Smoking Cessation Decelerates Brain Volume Loss in Multiple Sclerosis
Smoking has been linked to advanced brain atrophy in individuals with multiple sclerosis.
VANCOUVER, British Columbia – Smoking cessation may help to decelerate brain volume loss in patients with multiple sclerosis (MS), according to data presented at the 2016 annual meeting of the American Academy of Neurology (AAN).
Previous studies have indicated that smoking increases the rate of brain atrophy in MS.
In order to evaluate the effects of smoking cessation, Navid Seraji-Bozorgzad, MD, of Wayne State University, and colleagues conducted a retrospective study of medical records of patients with who had a history of smoking. Available clinical data included 3T brain magnetic resonance imaging (MRI) and self-reported smoking status.
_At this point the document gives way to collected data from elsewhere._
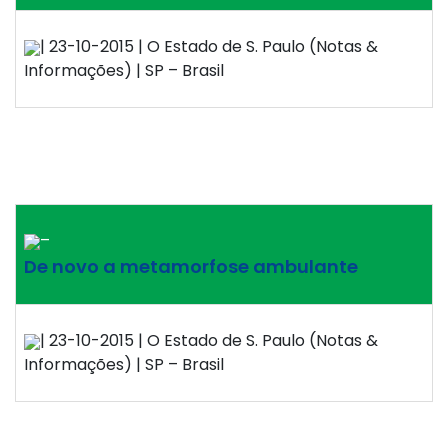
| 23-10-2015 | O Estado de S. Paulo (Notas &
Informações) | SP – Brasil
–
De novo a metamorfose ambulante
| 23-10-2015 | O Estado de S. Paulo (Notas &
Informações) | SP – Brasil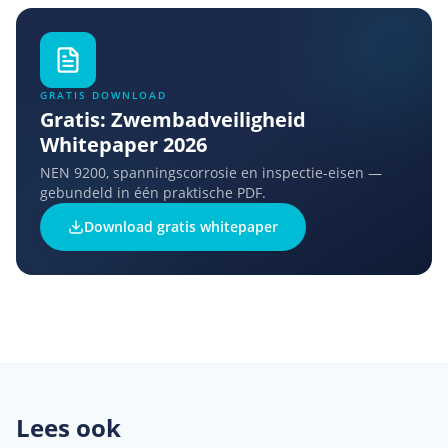
GRATIS DOWNLOAD
Gratis: Zwembadveiligheid
Whitepaper 2026
NEN 9200, spanningscorrosie en inspectie-eisen —
gebundeld in één praktische PDF.
Download gratis whitepaper
Lees ook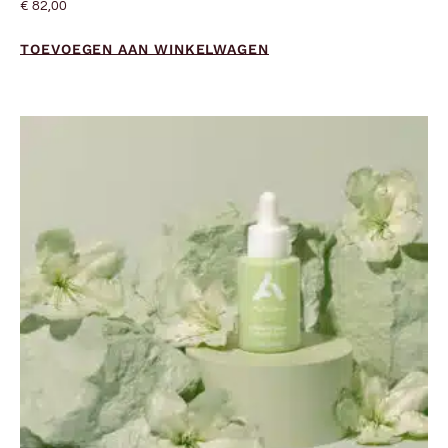
€
82,00
TOEVOEGEN AAN WINKELWAGEN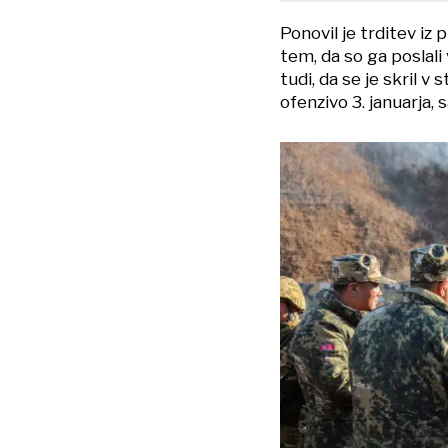
Ponovil je trditev iz
tem, da so ga poslali
tudi, da se je skril v
ofenzivo 3. januarja, 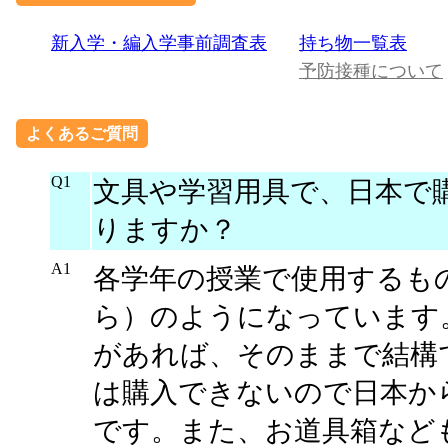
新入学・編入学事前調査表
持ち物一覧表
予防接種について
よくあるご質問
Q1
文具や学習用具で、日本で
りますか？
A1
各学年の授業で使用するも
ら）のようになっています
があれば、そのままで結構
は購入できないので日本か
です。また、お道具箱など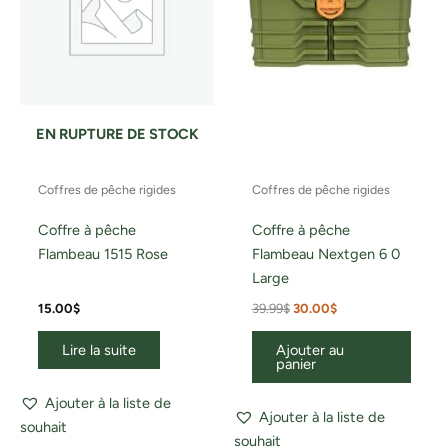
EN RUPTURE DE STOCK
Coffres de pêche rigides
Coffres de pêche rigides
Coffre à pêche
Coffre à pêche
Flambeau 1515 Rose
Flambeau Nextgen 6 0
Large
15.00
$
39.99
$
30.00
$
Lire la suite
Ajouter au
panier
Ajouter à la liste de
Ajouter à la liste de
souhait
souhait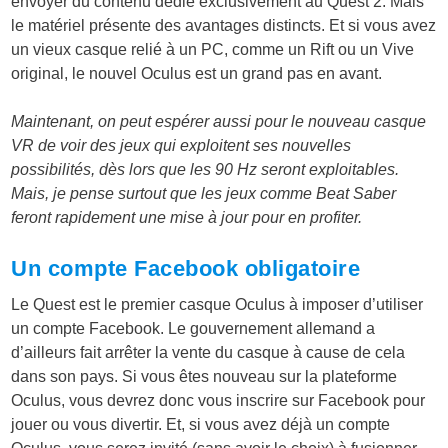
envoyer du contenu dédié exclusivement au Quest 2. Mais
le matériel présente des avantages distincts. Et si vous avez
un vieux casque relié à un PC, comme un Rift ou un Vive
original, le nouvel Oculus est un grand pas en avant.
Maintenant, on peut espérer aussi pour le nouveau casque
VR de voir des jeux qui exploitent ses nouvelles
possibilités, dès lors que les 90 Hz seront exploitables.
Mais, je pense surtout que les jeux comme Beat Saber
feront rapidement une mise à jour pour en profiter.
Un compte Facebook obligatoire
Le Quest est le premier casque Oculus à imposer d’utiliser
un compte Facebook. Le gouvernement allemand a
d’ailleurs fait arrêter la vente du casque à cause de cela
dans son pays. Si vous êtes nouveau sur la plateforme
Oculus, vous devrez donc vous inscrire sur Facebook pour
jouer ou vous divertir. Et, si vous avez déjà un compte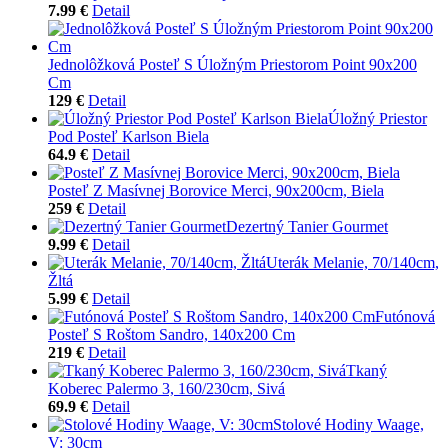
7.99 €
Detail
Jednolôžková Posteľ S Úložným Priestorom Point 90x200
Cm
129 €
Detail
Úložný Priestor
Pod Posteľ Karlson Biela
64.9 €
Detail
Posteľ Z Masívnej Borovice Merci, 90x200cm, Biela
259 €
Detail
Dezertný Tanier Gourmet
9.99 €
Detail
Uterák Melanie, 70/140cm,
Žltá
5.99 €
Detail
Futónová
Posteľ S Roštom Sandro, 140x200 Cm
219 €
Detail
Tkaný
Koberec Palermo 3, 160/230cm, Sivá
69.9 €
Detail
Stolové Hodiny Waage,
V: 30cm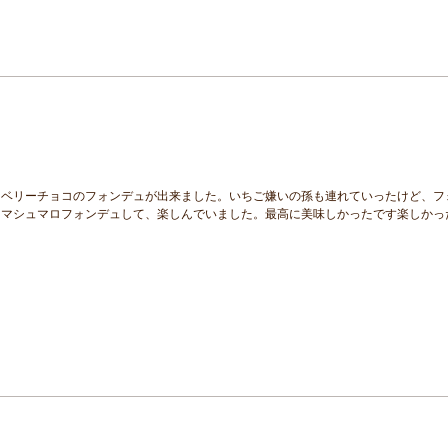
ロベリーチョコのフォンデュが出来ました。いちご嫌いの孫も連れていったけど、フ
、マシュマロフォンデュして、楽しんでいました。最高に美味しかったです楽しかっ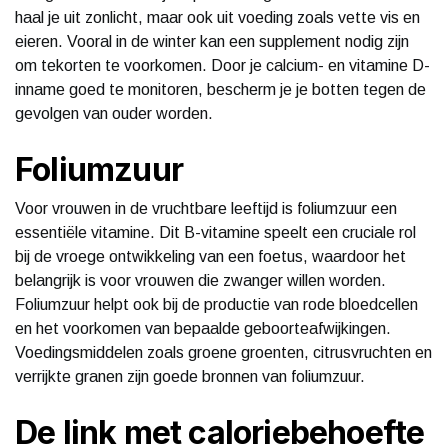
haal je uit zonlicht, maar ook uit voeding zoals vette vis en
eieren. Vooral in de winter kan een supplement nodig zijn
om tekorten te voorkomen. Door je calcium- en vitamine D-
inname goed te monitoren, bescherm je je botten tegen de
gevolgen van ouder worden.
Foliumzuur
Voor vrouwen in de vruchtbare leeftijd is foliumzuur een
essentiële vitamine. Dit B-vitamine speelt een cruciale rol
bij de vroege ontwikkeling van een foetus, waardoor het
belangrijk is voor vrouwen die zwanger willen worden.
Foliumzuur helpt ook bij de productie van rode bloedcellen
en het voorkomen van bepaalde geboorteafwijkingen.
Voedingsmiddelen zoals groene groenten, citrusvruchten en
verrijkte granen zijn goede bronnen van foliumzuur.
De link met caloriebehoefte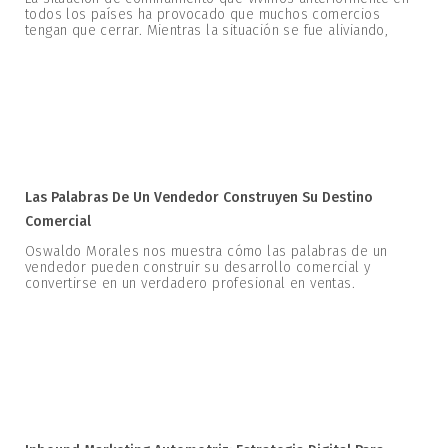
todos los países ha provocado que muchos comercios
tengan que cerrar. Mientras la situación se fue aliviando,
Las Palabras De Un Vendedor Construyen Su Destino
Comercial
Oswaldo Morales nos muestra cómo las palabras de un
vendedor pueden construir su desarrollo comercial y
convertirse en un verdadero profesional en ventas.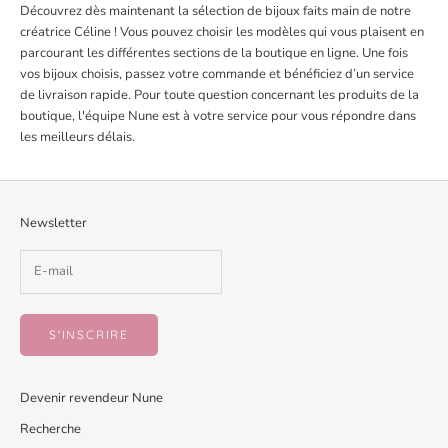
Découvrez dès maintenant la sélection de bijoux faits main de notre
créatrice Céline ! Vous pouvez choisir les modèles qui vous plaisent en
parcourant les différentes sections de la boutique en ligne. Une fois
vos bijoux choisis, passez votre commande et bénéficiez d’un service
de livraison rapide. Pour toute question concernant les produits de la
boutique, l'équipe Nune est à votre service pour vous répondre dans
les meilleurs délais.
Newsletter
S'INSCRIRE
Devenir revendeur Nune
Recherche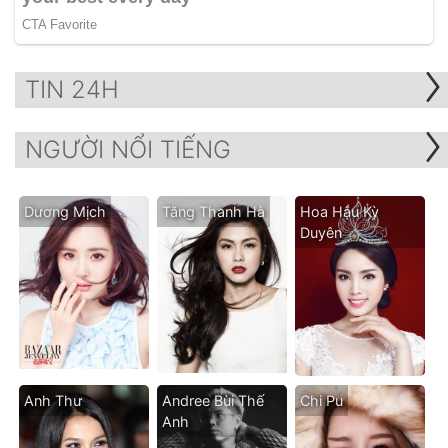
TIN 24H
NGƯỜI NỔI TIẾNG
Dương Mịch
Tăng Thanh Hà
Hoa Hậu Kỳ
Duyên
Anh Thư
Andree Bùi Thế
Chi Pu
Anh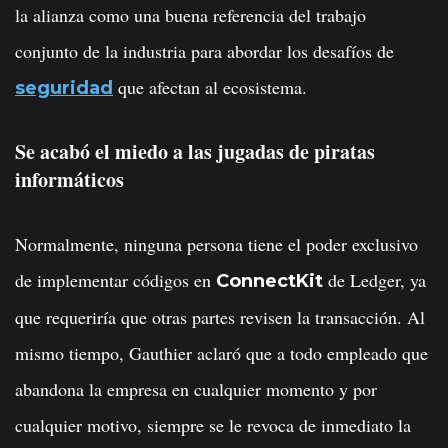
la alianza como una buena referencia del trabajo
conjunto de la industria para abordar los desafíos de
que afectan al ecosistema.
seguridad
Se acabó el miedo a las jugadas de piratas
informáticos
Normalmente, ninguna persona tiene el poder exclusivo
de implementar códigos en
de Ledger, ya
ConnectKit
que requeriría que otras partes revisen la transacción. Al
mismo tiempo, Gauthier aclaró que a todo empleado que
abandona la empresa en cualquier momento y por
cualquier motivo, siempre se le revoca de inmediato la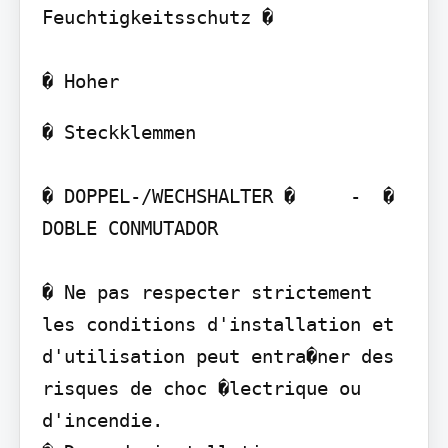
Feuchtigkeitsschutz � 

� Steckklemmen

� DOPPEL-/WECHSHALTER �     -  � 
DOBLE CONMUTADOR

� Ne pas respecter strictement 
les conditions d'installation et 
d'utilisation peut entra�ner des 
risques de choc �lectrique ou 
d'incendie.
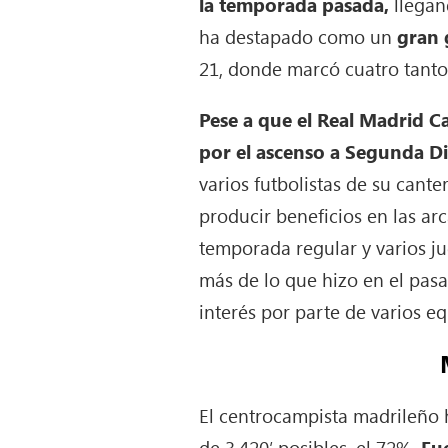
la temporada pasada,
llegan
ha destapado como un
gran 
21, donde marcó cuatro tanto
Pese a que el Real Madrid Ca
por el ascenso a Segunda Di
varios futbolistas de su cant
producir beneficios en las arc
temporada regular y varios j
más de lo que hizo en el pasa
interés por parte de varios e
El centrocampista madrileño 
de 3.420′ posibles, el 72%.
Fue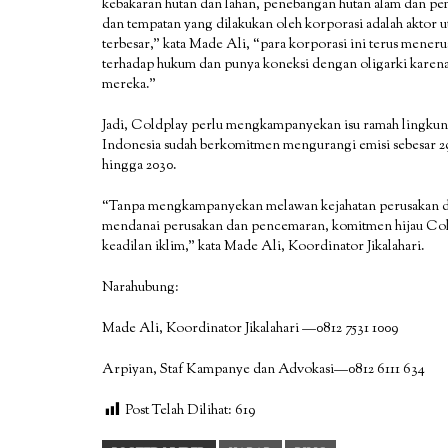
kebakaran hutan dan lahan, penebangan hutan alam dan p
dan tempatan yang dilakukan oleh korporasi adalah aktor
terbesar,” kata Made Ali, “para korporasi ini terus mene
terhadap hukum dan punya koneksi dengan oligarki karena
mereka.”
Jadi, Coldplay perlu mengkampanyekan isu ramah lingkunga
Indonesia sudah berkomitmen mengurangi emisi sebesar 2
hingga 2030.
“Tanpa mengkampanyekan melawan kejahatan perusakan d
mendanai perusakan dan pencemaran, komitmen hijau Cold
keadilan iklim,” kata Made Ali, Koordinator Jikalahari.
Narahubung:
Made Ali, Koordinator Jikalahari —0812 7531 1009
Arpiyan, Staf Kampanye dan Advokasi—0812 6111 634
Post Telah Dilihat:
619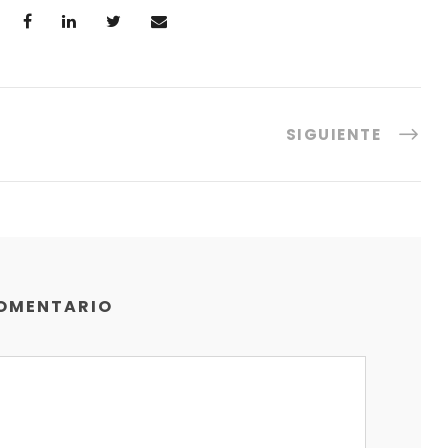
SIGUIENTE
COMENTARIO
In all, 254 patients with MS (mean age 32.8 years; T2 lesion load= 8.2 mL; CEL= 0.7; baseline brain volume= 1521 mL) were included in the study, all of whom had smoked for longer than 5 years. Of the participants, 148 continued to smoke while 106 stopped smoking.
Percentage brain volume change (PBVC) measured by SIENA was divided into 2 phases: phase 2 ranged from baseline to year 4 scan, during which time both groups continued to smoke, and phase 2 ranged from year 4 to year 6, during which time 1 group stopped smoking and the other continued. Annual PBVC in the group who continued smoking was -0.54 in phase 1 and -0.51 in phase 2 (P=.036), while annual PBVC in the group who stopped smoking was -0.55 in phase 1 and -0.38 in phase 1 (P<.0001). Compared to those who continued smoking, those who stopped experienced a significant decline in the rate of brain volume loss (PBVC: -0.38 vs -0.51, P<.0001).
The results indicate that smoking cessation helps to decelerate brain volume loss, leading the authors to recommend that cessation be counseled to patients with MS who continue to smoke.
Seraji-Bozorgzad N, Bao F, Razmjou S, et al. Smoking cessation decelerates brain volume loss in patients with multiple sclerosis. Presented at: The 68th Annual Meeting of the American Academy of Neurology; April 15-21, 2016; Vancouver, British Columbia. Abstract S37.003.